S’évader du connu

Sortir du cliché en peinture comme dans la vie est le résultat d’une fatigue. Si on tente de vouloir juste être original on va échafauder forcément une idée d’originalité. La pensée va reprendre ses droits aussi sec. Mais la pensée ne sait penser que ce qu’elle connait déjà.

Passer par la saleté est une piste que j’emprunte souvent. Dans la peinture et dans la vie. Ne pas broncher devant les tombereaux de merde, résister à l’envie de fuir. S’accrocher à l’attention par tous les sens. L’odeur de la merde aussi est largement stéréotypée. La démonter comme un puzzle pour revenir à tout ce qui peut l’avoir produite.

Ensuite on peut se demander si la peur ou le dégout n’ont pas pour fonction de préserver l’espèce. Comme la fuite éperdue, s’enfuir de, ou courir vers, finalement, n’est ce pas un peu pareil ? La peur et le désir, le binôme perpétuel.

Le problème souvent est l’idée du beau. On voudrait bien que ça soit beau en final. Que la vie ne serve pas strictement à rien. Qu’elle ne soit pas moche comme on le pressent quasiment immédiatement. Comme l’acte de peindre. Finir en beauté serait inscrit dans le cahier des charges.

Encore que la beauté aussi est à creuser profond pour revenir en surface. Tout comme la vie.

Comme le simple ne vient qu’après tout le compliqué.

On ne peut pas brûler les étapes. Sauf si dès le début on ne pense à rien. Si on n’a pas besoin de se débarrasser de penser.

Avoir l’air con dés le début et le rester farouchement, instinctivement, ça demande un sacré cran.
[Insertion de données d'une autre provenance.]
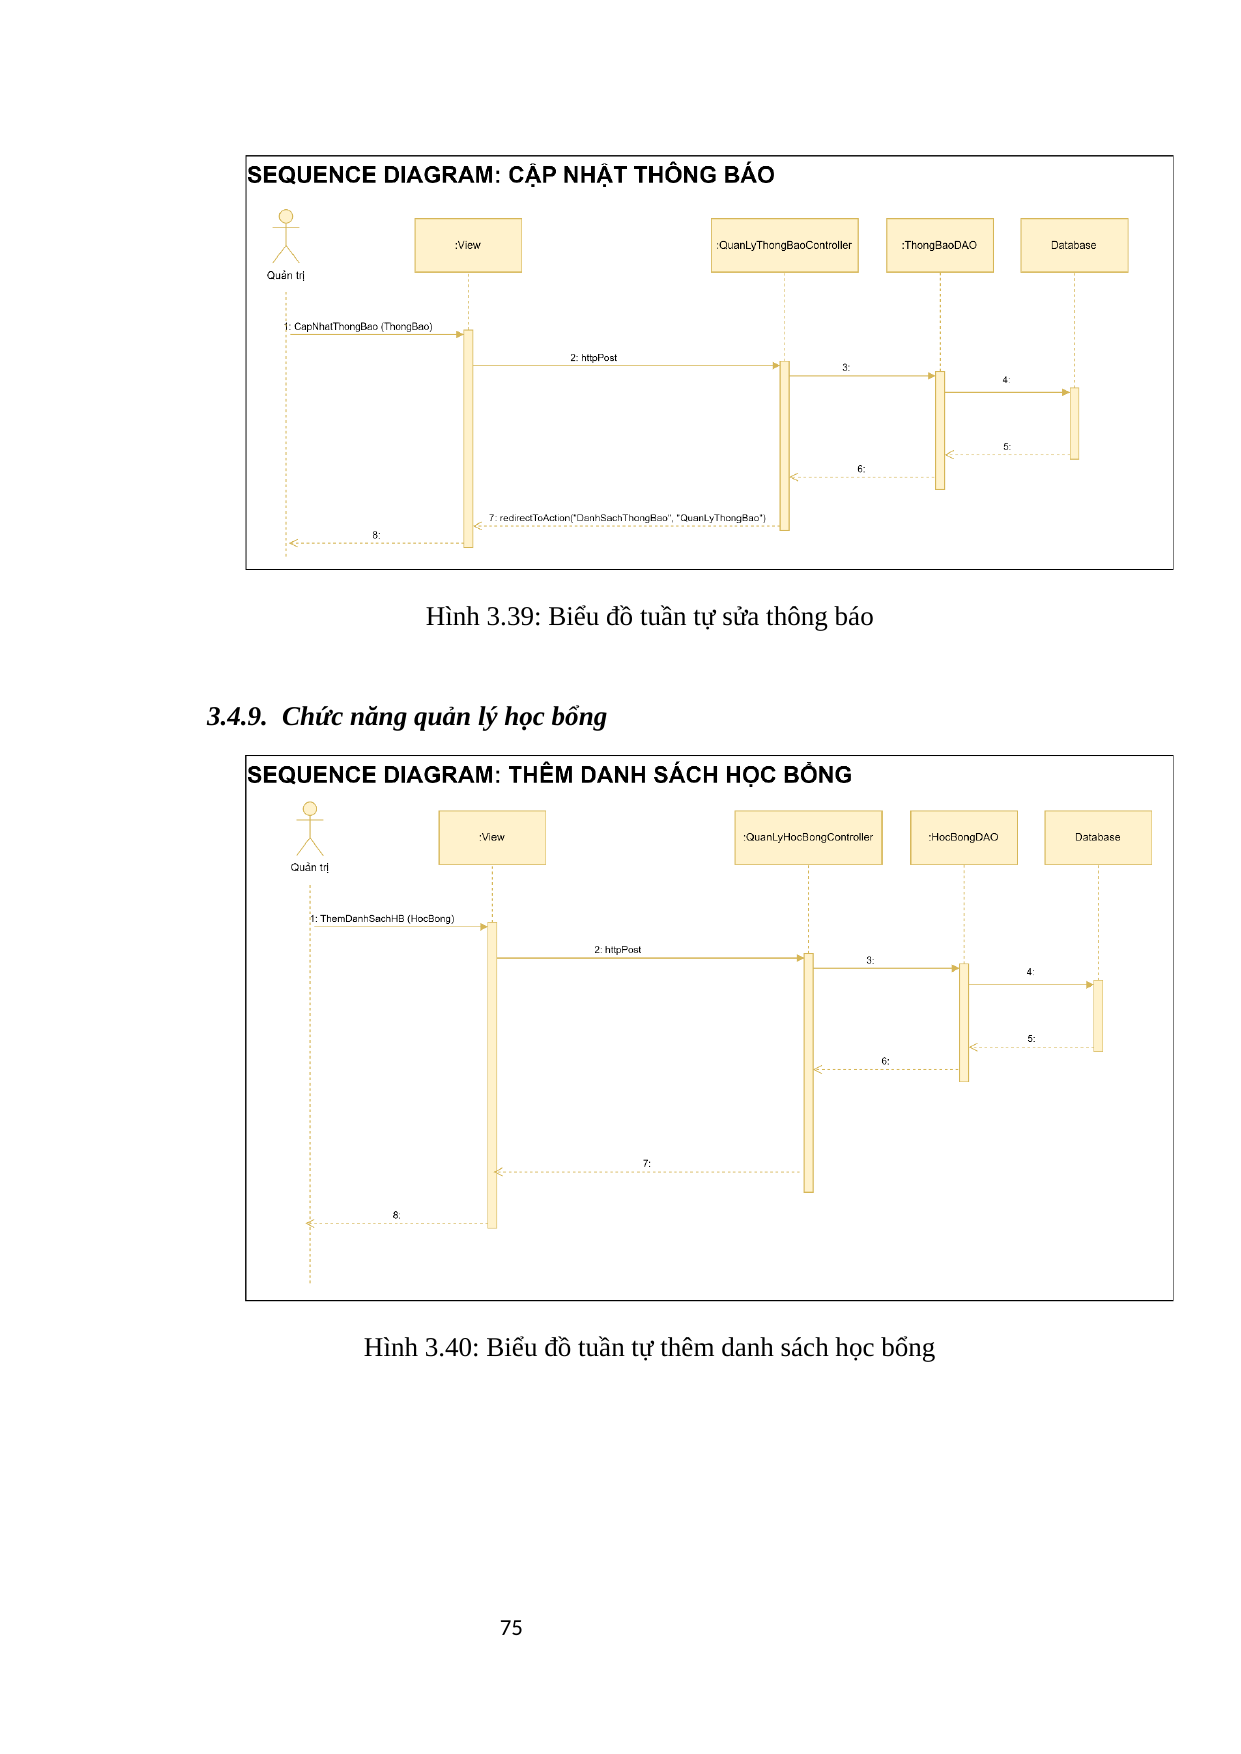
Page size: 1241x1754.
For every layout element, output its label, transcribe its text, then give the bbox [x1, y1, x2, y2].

picture [236, 146, 1182, 579]
list Chức năng quản lý học bổng [207, 699, 1122, 731]
picture [236, 746, 1182, 1310]
list Hình 3.40: Biểu đồ tuần tự thêm danh sách học bổng [177, 1331, 1122, 1362]
list Hình 3.39: Biểu đồ tuần tự sửa thông báo [177, 600, 1122, 631]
C’est faire confiance à sa propre connerie et cela ne se trouve pas à la surface vierge de la première toile.

Il y a des naufrages obligés pour rendre l’intelligence, celle que l’on brigue surtout, totalement vaine. Comme dans le savoir, le sexe, l’amour ou la littérature. Si on ne parvient pas à s’évader du connu on est fichu.

Faire confiance à sa propre bêtise. La débarrasser de son aspect superficiel, celui renvoyé par ce que l’on pense que l’autre pense surtout. S’attacher comme Ulysse à elle, lui rester fidèle pour écouter tous les chants des sirènes, et comprendre derrière l’apparence que prend l’intelligence, le bon sens, l’incohérence brute qui les fonde.

Diptyque en rouge et vert, huile sur toile, format 150×50 cm x 2 Patrick Blanchon 2020-2021

Bêtises, maladresses, erreurs, autant de monuments à célébrer à tous les carrefours de l’existence. Ne pas passer à coté sans les regarder, sans les apprécier, sans les honorer. Toujours la même sempiternelle histoire : résister entre la peur et le désir, investir l’entre deux, être calme au dépens de paraitre. Le rester surtout demande des nerfs.

Au bout du compte tout ce qui est mal fagoté, branlant, au bord de s’écrouler forme une population que j’apprécie. Un peu comme dans un bar louche, un antique bordel, une cantine ouvrière. Quand les gens n’ont plus l’énergie de vouloir être autre chose que ce qu’ils sont. Et c’est là que l’alchimie opère absolument. La transmutation. Tout cela finit par devenir d’une excellente adresse grâce à Dieu sait quoi. A force de regarder on sort de soi, et la lumière fait éclater la peau de tout le déjà vu.

Il ne faudrait pas s’y habituer évidemment sinon on revient à case départ. On finit tout seul par se fabriquer ses propres clichés, incompréhensibles au commun.

Là aussi se joue quelque chose d’étrange et de compliqué. Dans la création d’un langage personnel. La peur d’une solitude encore à traverser comme d’un ridicule tout neuf. Jusqu’à parvenir à l’évidence que c’est simplement ce que l’on est et qu’il ne sert à rien de le refuser encore.

C’est peut-être ça la maturité. Qu’elle soit artistique ou autre peu importe. Il s’agit d’accepter le bât et de labourer son champs. Ne pas chercher à tirer un sillon droit, rectiligne, la volonté ne sert à rien. C’est encore une idée. La réalité c’est autre chose.

La réalité d’ailleurs devrait toujours être autre.